CVS: Por favor! Please!
Todo el mundo, Everyone, in Washington DC knows of CVS Pharmacy. In DC, they are in every neighborhood doing what large pharmacies do: charge you $10 for a gallon of milk. Yes, yes, yes, you pay for the convenience, but come on.
Anyway, I have a problema with CVS.
Unfriendly customer service? Yes, but not my top issue.
Long lines? Yes, but not my top issue.
Handwritten “No cash back for Debit” notes? Yes, but not my top issue.
Not enough religious candles? Yes, I’d like a larger assortment, but not my top issue.

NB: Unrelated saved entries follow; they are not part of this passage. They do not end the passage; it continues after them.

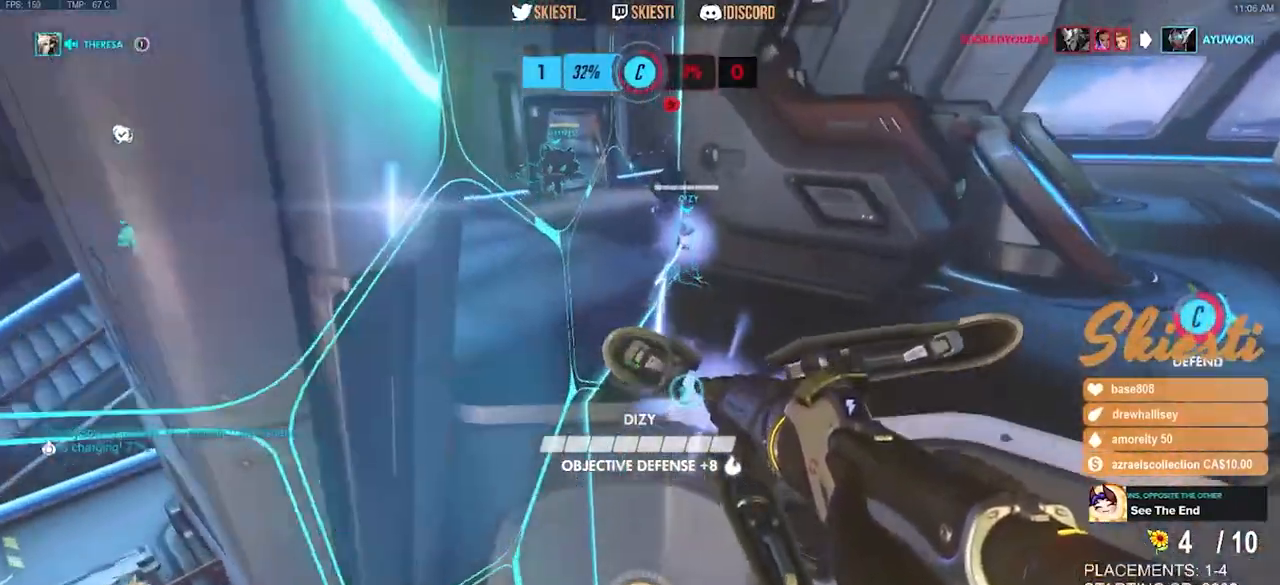
{"keys": ["a", "shift", "space", "w"], "mouse": ["left"], "events": [[150, "mouse_mb4", "up"], [167, "a", "down"], [167, "space", "down"]]}
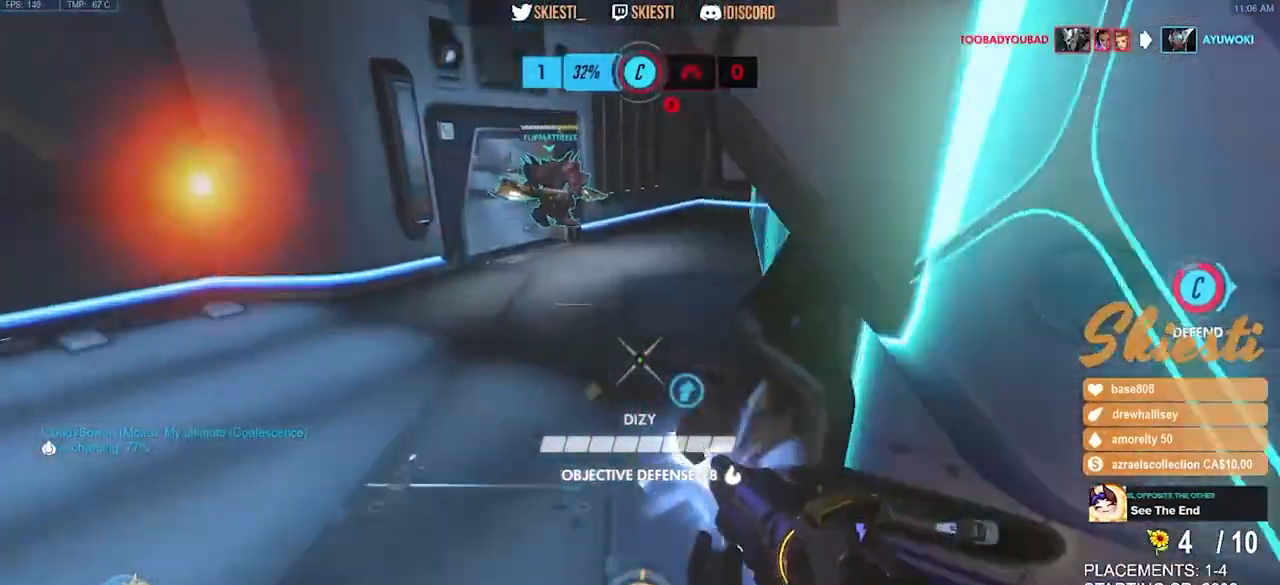
{"keys": ["a", "shift", "w"], "mouse": ["left"], "events": [[417, "space", "up"]]}
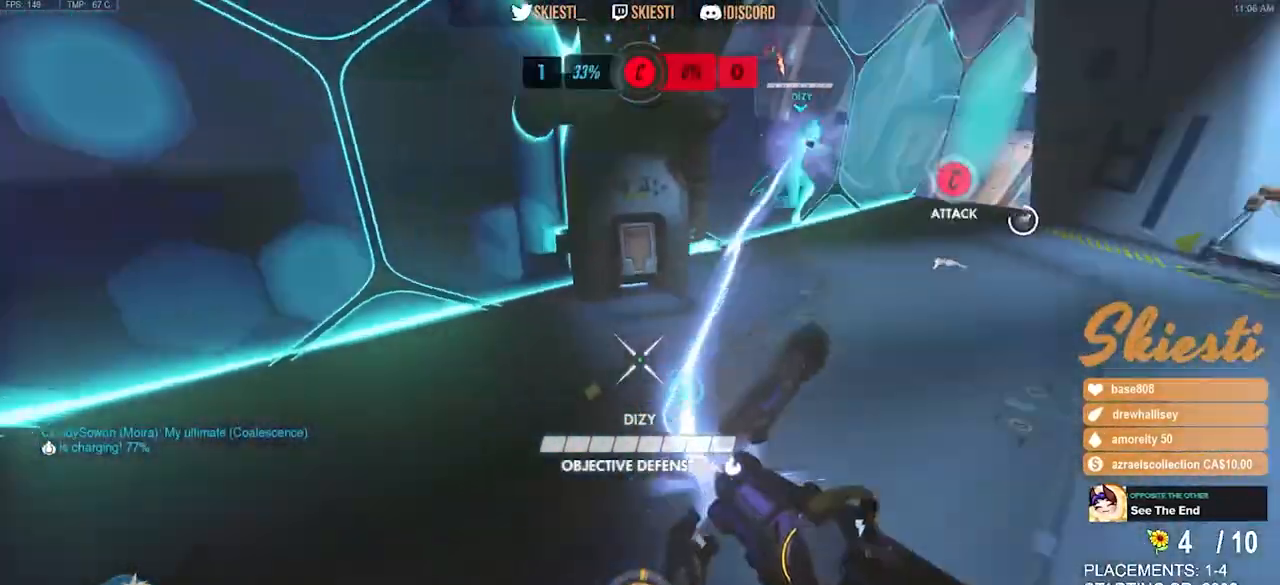
{"keys": ["a"], "mouse": ["left"], "events": [[17, "w", "up"], [67, "shift", "up"], [100, "space", "down"], [217, "space", "up"]]}
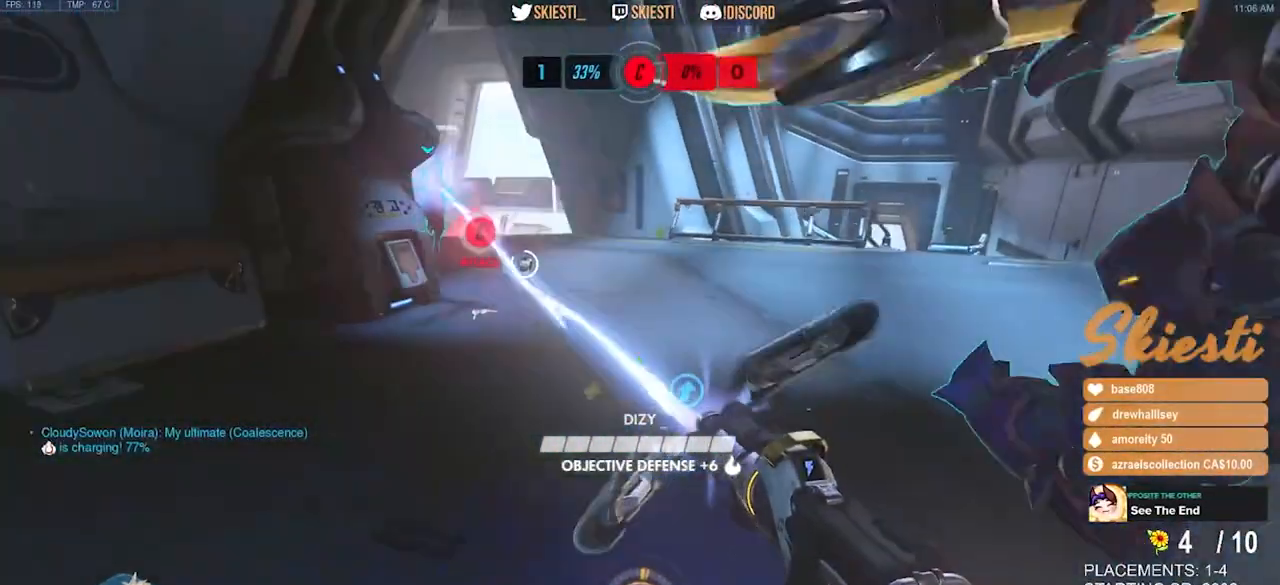
{"keys": ["a", "s"], "mouse": ["left", "right"], "events": [[383, "mouse_right", "down"], [400, "s", "down"]]}
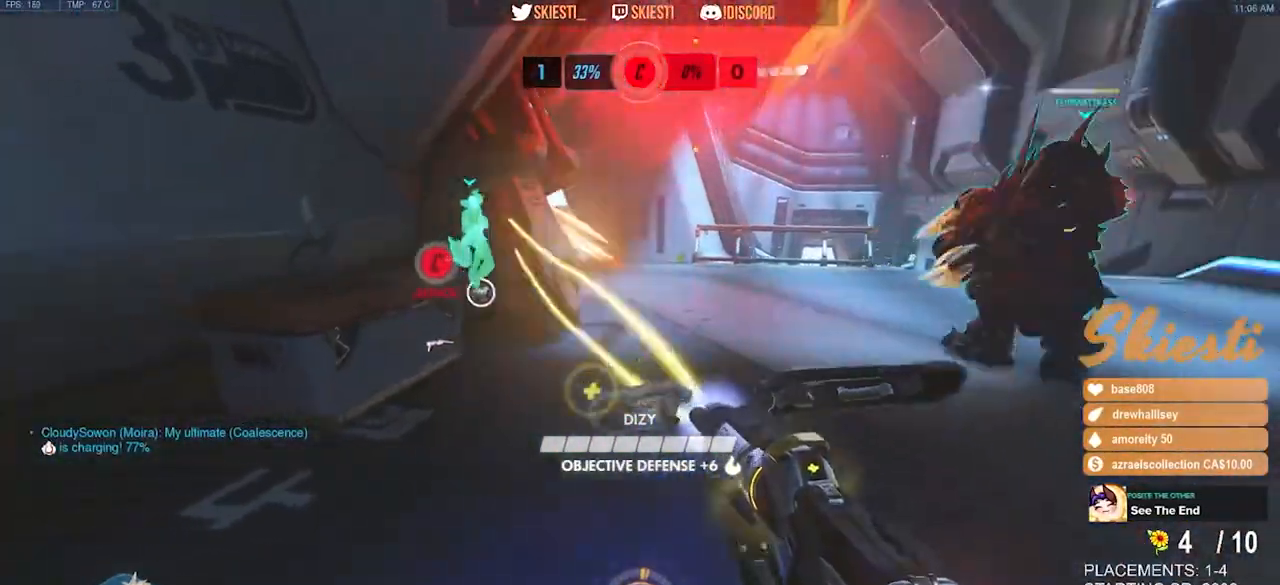
{"keys": ["d"], "mouse": ["left", "right"], "events": [[333, "a", "up"], [350, "d", "down"], [417, "s", "up"]]}
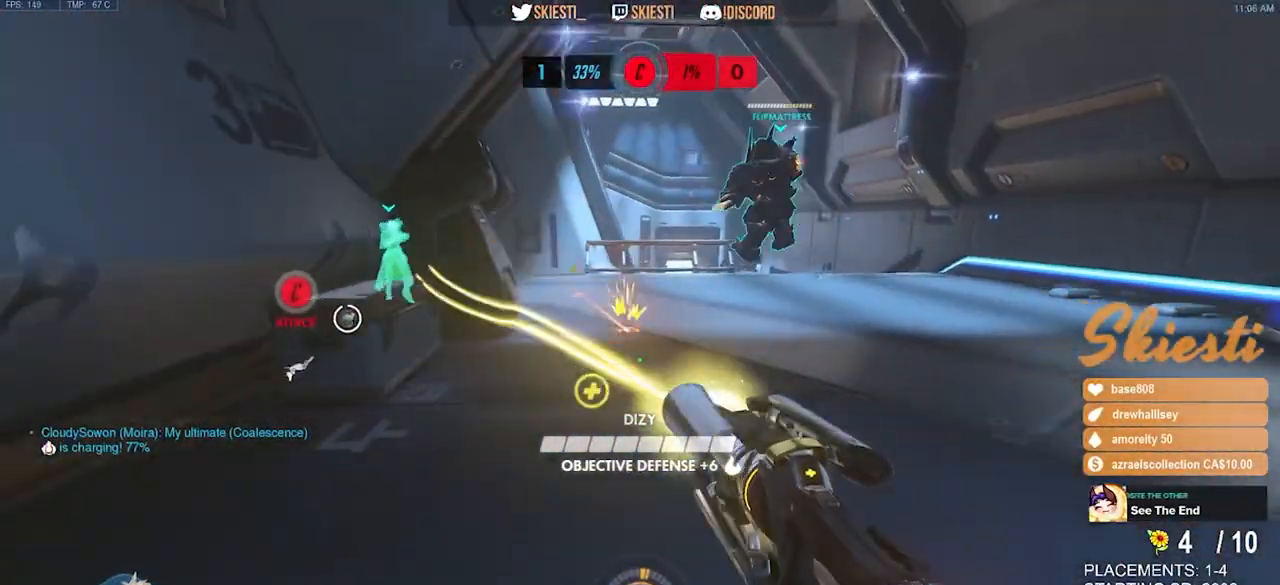
{"keys": ["a"], "mouse": ["left", "right"], "events": [[117, "mouse_right", "up"], [150, "w", "down"], [333, "a", "down"], [433, "d", "up"], [467, "w", "up"], [500, "mouse_right", "down"]]}
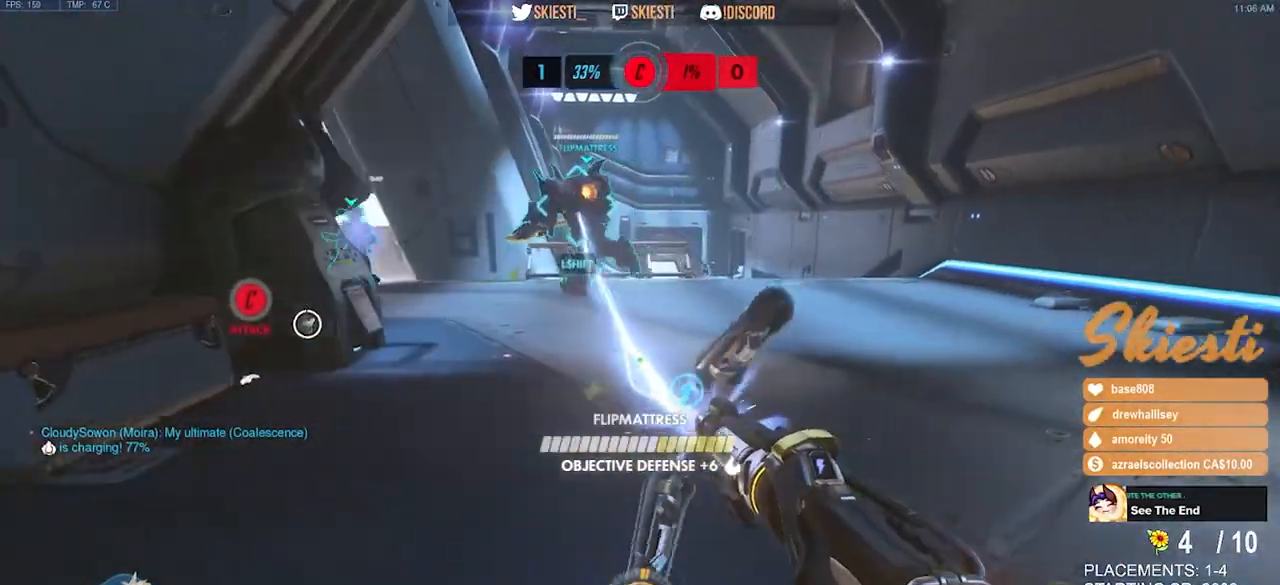
{"keys": ["d", "s"], "mouse": ["left", "right"], "events": [[83, "s", "down"], [217, "a", "up"], [250, "d", "down"]]}
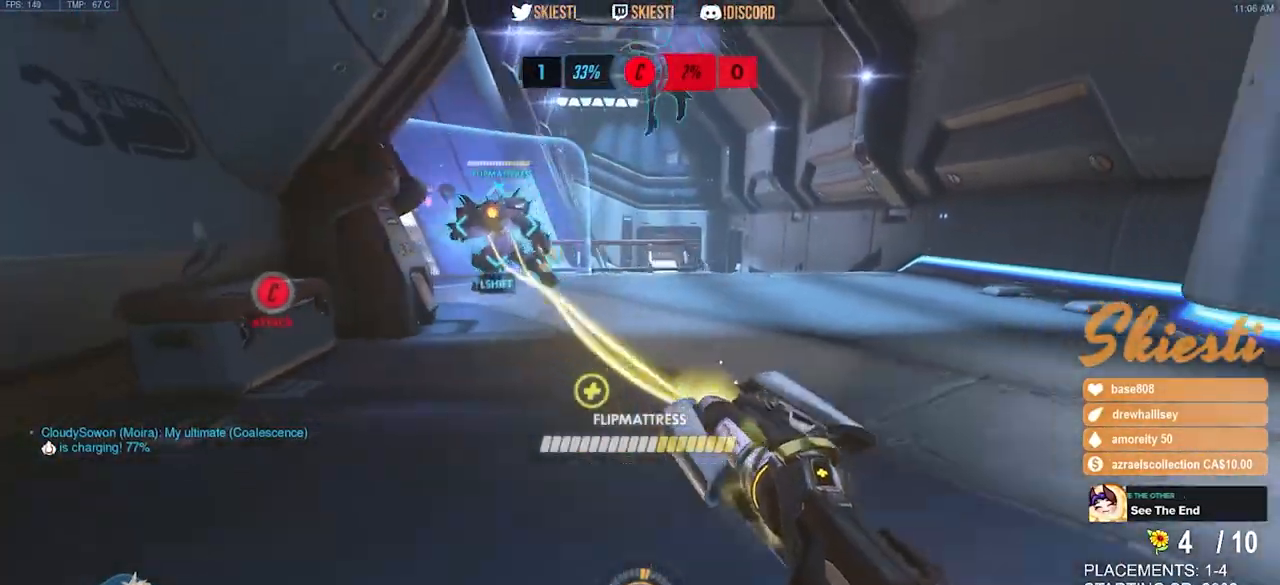
{"keys": ["a", "s"], "mouse": ["right"], "events": [[33, "mouse_right", "up"], [83, "a", "down"], [133, "d", "up"], [300, "mouse_left", "up"], [350, "mouse_right", "down"]]}
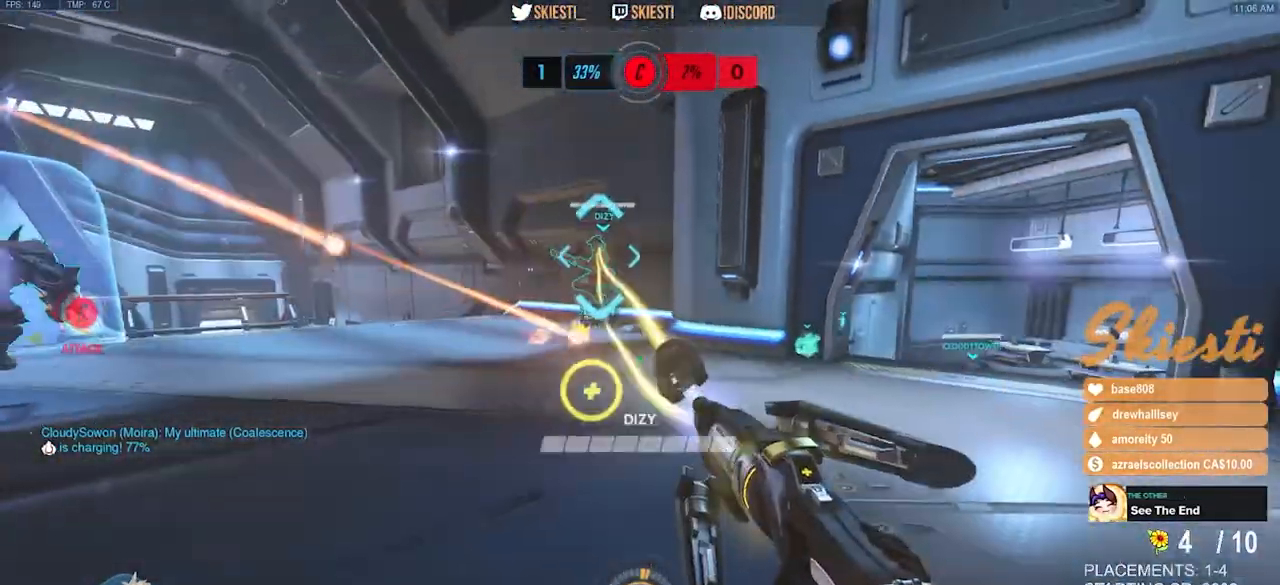
{"keys": ["d"], "mouse": ["right"], "events": [[400, "d", "down"], [450, "a", "up"], [483, "s", "up"]]}
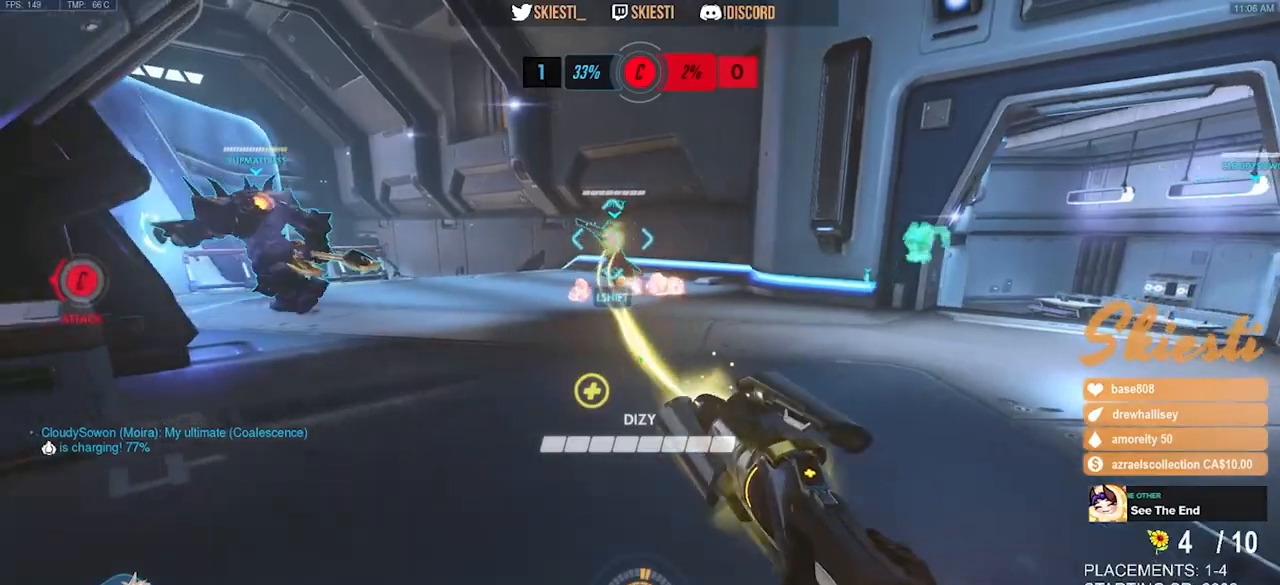
{"keys": ["a"], "mouse": ["left"], "events": [[83, "mouse_left", "down"], [133, "w", "down"], [250, "mouse_right", "up"], [317, "shift", "down"], [333, "a", "down"], [417, "d", "up"], [433, "shift", "up"], [433, "w", "up"]]}
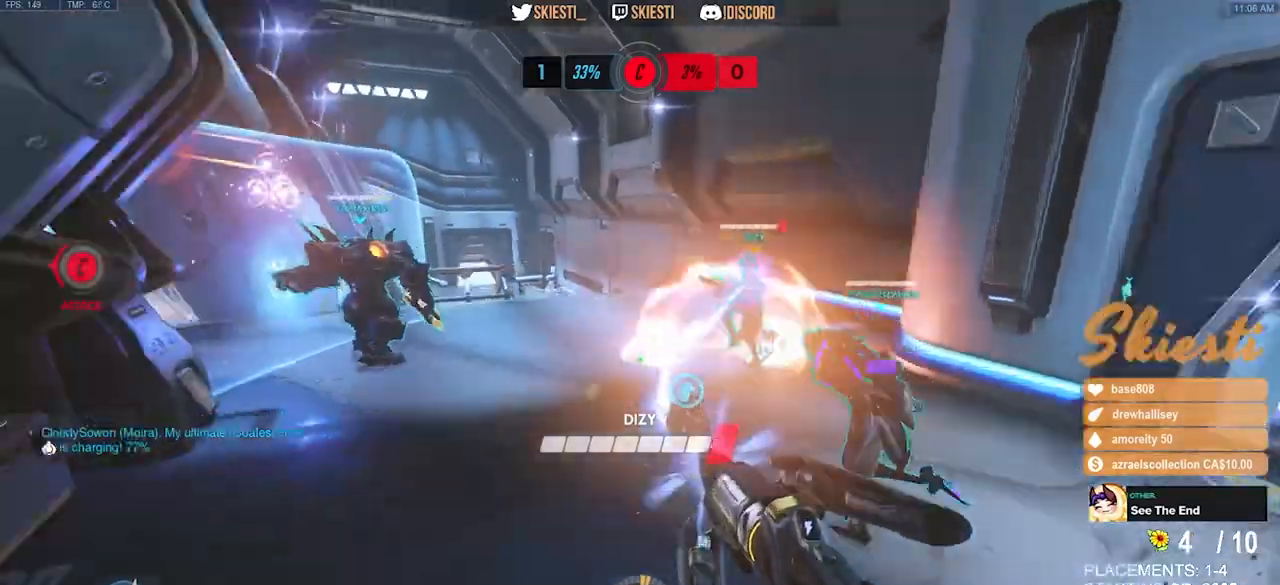
{"keys": ["a", "s"], "mouse": ["left", "right"], "events": [[183, "s", "down"], [233, "s", "up"], [317, "mouse_right", "down"], [450, "s", "down"]]}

My top issue? STOP LOCKING UP THE FUCKING CONDOMS!
Why must you do this CVS? Why? Why in my neighborhood of Columbia Heights and not in Dupont Circle? Why do I have to let the entire world know that I am about to make sweet, sweet amor with some lucky woman? And for the love of Guadalupe, when you unlock the glass case, let me pick out what I want. Do not make me say “Ribbed for her pleasure” out loud. Por favor!!!
People wonder why Latinos breed so much. It’s because CVS locks up all the contraceptives. I believe that CVS is single-handedly responsible for the high birth rate amongst Latinos in the DC area. Please CVS! Please let us pick out our own condoms! Do not page “Ronnie to the condom display!” I beg you. And Ronnie, do not say, “My man!” when you give me the condoms. Please. Do not attempt to high-five me. When I ask for the 12-pack, do not say, “MARATHON MAN!” Please, I am Latino. I am known for my love-making. I cannot help this.
Why do you lock up the condoms? Do you do this so that we have to buy more diapers? This is very smart of you CVS. Very smart. If you stop locking the condoms, I promise to buy more Hallmark cards. I will send mi Madre a card for every holiday you imagine. Mi abuelita will get Kwanzaa cards. Please, do this for El Guapo. I am tired of using used grocery plastic bags for protection. I do not want a child right now. Do this for me. Por favor!!! I will only buy CVS-brand items. Whatever you want. I will do it. Please!